Une observatrice de la finance climat commente : "Les sables bitumineux, c’est le nouveau charbon". Portées par la COP21 de 2015, plusieurs banques avaient commencé à exclure les entreprises trop impliquées dans le charbon. A l’occasion du One Planet Summit, rebelote avec les sables bitumineux. Coup sur coup, BNP Paribas, Crédit Agricole, Société générale et Natixis ont annoncé qu'elles ne financeraient plus ces activités, ni pour certaines, les infrastructures de transport qui y sont associées. Notons que le premier assureur mondial Axa a pris le même engagement.  

 

Pétrole et gaz, c’est fini pour la Banque mondiale

Dans l’après-midi du 12, en plein pendant le sommet mondial, la Banque mondiale a lâché une bombe. Une annonce soigneusement conservée secrète : la plus grande  banque multilatérale au monde stoppera dès 2019 le financement de la production du gaz et du pétrole. Ce n’est pas tant le volume qui est important que le symbole : les financements de la Banque mondiale vers l'industrie pétrolière et gazière ont représenté environ 1,6 milliard de dollars en 2016, à comparer aux plus de 400 milliards investis dans le secteur l’année passée. Mais il n’en fallait pas plus à l’ONG Greenpeace pour affirmer que "la fin approche clairement pour l'industrie du gaz et du pétrole".

 

Conduite accompagnée pour les 100 plus gros émetteurs de CO2 de la planète

100 entreprises mondiales sont responsables directement ou indirectement de 80 % des émissions de CO2 de la planète. L’initiative Climate100+ a décidé de s’attaquer au problème. 225 investisseurs mondiaux, représentant 26 300 milliards de dollars d’actifs (plus de dix fois le PIB de la France), ont décidé de les mettre sous surveillance. Il s’agira d’abord de les aider à mettre en place des stratégies de baisse des émissions et de reporting transparent sur le climat. Si elles jouent le jeu, elles pourront sortir de "la liste des ennemis du climat". Dans le cas contraire, les investisseurs useront de leur pouvoir d’actionnaires pour sanctionner les fautifs.

 

Que Donald Trump le veuille ou non, le reporting climat devient la règle

L’acronyme TCFD a été l’un des plus prononcés au cours des quatre jours climat de Paris. Il tient pour Task Force on Climate Disclosure. Ce groupe de travail du conseil de stabilité financière du G20 propose aux entreprises des lignes directrices de reporting sur le climat.
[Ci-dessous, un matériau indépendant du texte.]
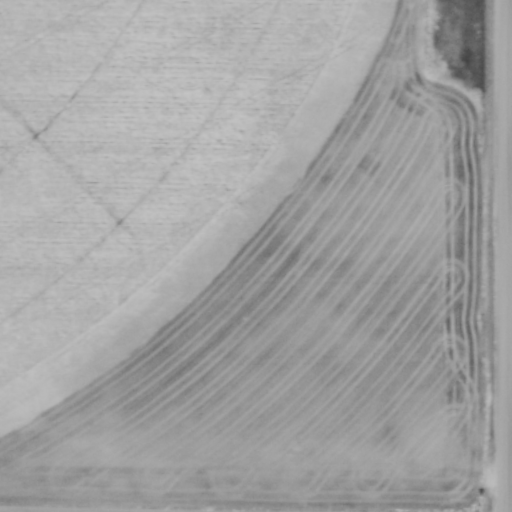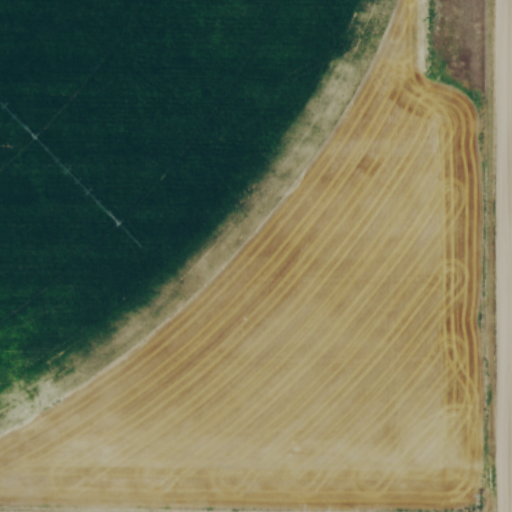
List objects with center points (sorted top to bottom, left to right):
road: (502, 256)
crop: (238, 260)
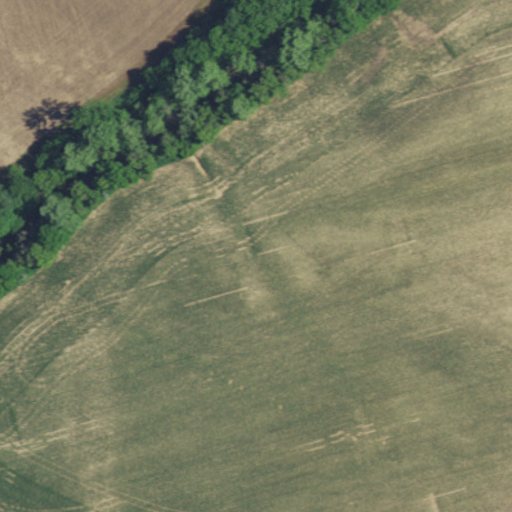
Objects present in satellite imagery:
river: (155, 125)
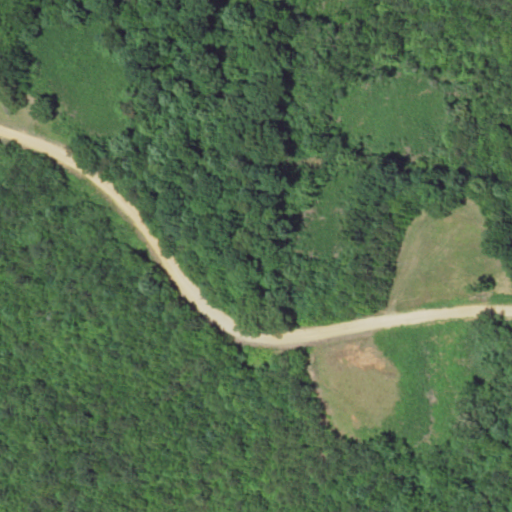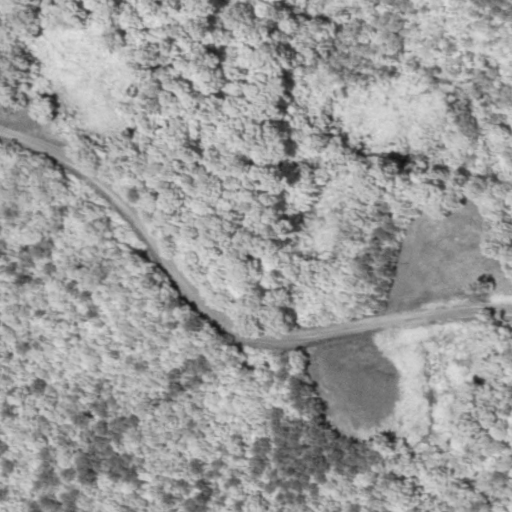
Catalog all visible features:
road: (216, 324)
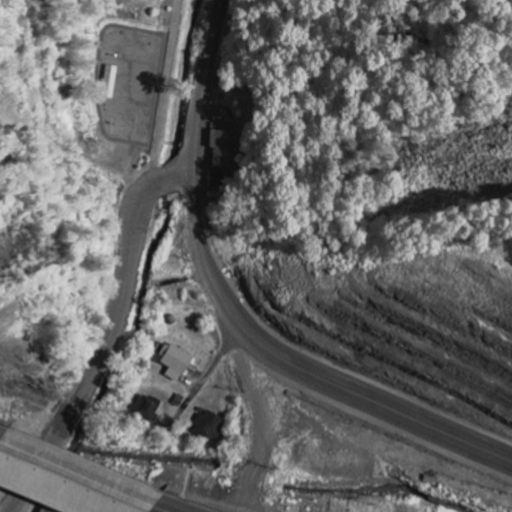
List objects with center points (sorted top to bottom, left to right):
building: (220, 144)
road: (129, 248)
power tower: (1, 270)
building: (173, 361)
road: (300, 368)
building: (146, 408)
building: (208, 427)
road: (66, 485)
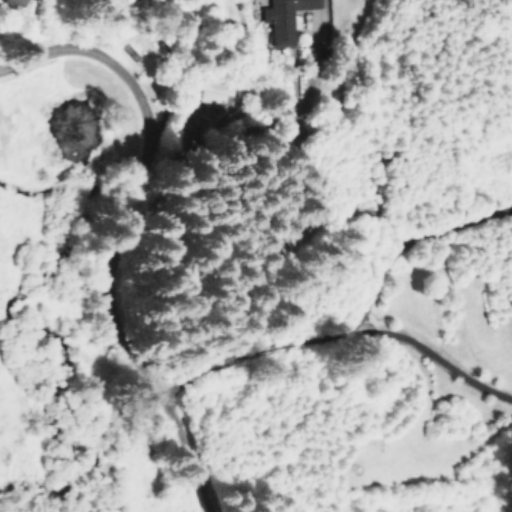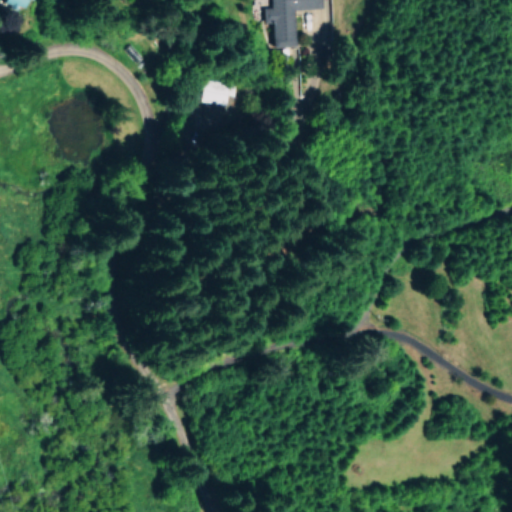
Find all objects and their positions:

Mais ses conclusions sont rejetées par l’administration américaine, ce qui retarde leur adoption par les pays. Qu’à cela ne tienne ! 237 entreprises, représentant 6 300 milliards de dollars de capital, se sont engagées à les appliquer. Une démarche volontaire qui est attendue par de nombreux investisseurs. Parmi les entreprises engagées, on retrouve Coca-Cola, EDF, Deloitte, Dow Chemical, Société générale ou encore Axa.